[Text extracted at the page level]
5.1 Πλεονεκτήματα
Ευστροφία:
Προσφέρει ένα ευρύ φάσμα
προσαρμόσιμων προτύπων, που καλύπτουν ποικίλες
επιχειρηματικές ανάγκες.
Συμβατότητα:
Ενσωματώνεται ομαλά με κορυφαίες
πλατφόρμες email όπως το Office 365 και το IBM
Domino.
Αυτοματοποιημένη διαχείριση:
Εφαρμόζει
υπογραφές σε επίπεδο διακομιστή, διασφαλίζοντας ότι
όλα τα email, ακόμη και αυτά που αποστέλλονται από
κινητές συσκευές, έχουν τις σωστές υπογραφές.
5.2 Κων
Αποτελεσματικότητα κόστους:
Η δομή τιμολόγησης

__WORK ORDER__.
Present the lines above as a numbered list, omitting any blank lines.

__COMPLETED EXERCISE__.
1. 5.1 Πλεονεκτήματα
2. Ευστροφία:
3. Προσφέρει ένα ευρύ φάσμα
4. προσαρμόσιμων προτύπων, που καλύπτουν ποικίλες
5. επιχειρηματικές ανάγκες.
6. Συμβατότητα:
7. Ενσωματώνεται ομαλά με κορυφαίες
8. πλατφόρμες email όπως το Office 365 και το IBM
9. Domino.
10. Αυτοματοποιημένη διαχείριση:
11. Εφαρμόζει
12. υπογραφές σε επίπεδο διακομιστή, διασφαλίζοντας ότι
13. όλα τα email, ακόμη και αυτά που αποστέλλονται από
14. κινητές συσκευές, έχουν τις σωστές υπογραφές.
15. 5.2 Κων
16. Αποτελεσματικότητα κόστους:
17. Η δομή τιμολόγησης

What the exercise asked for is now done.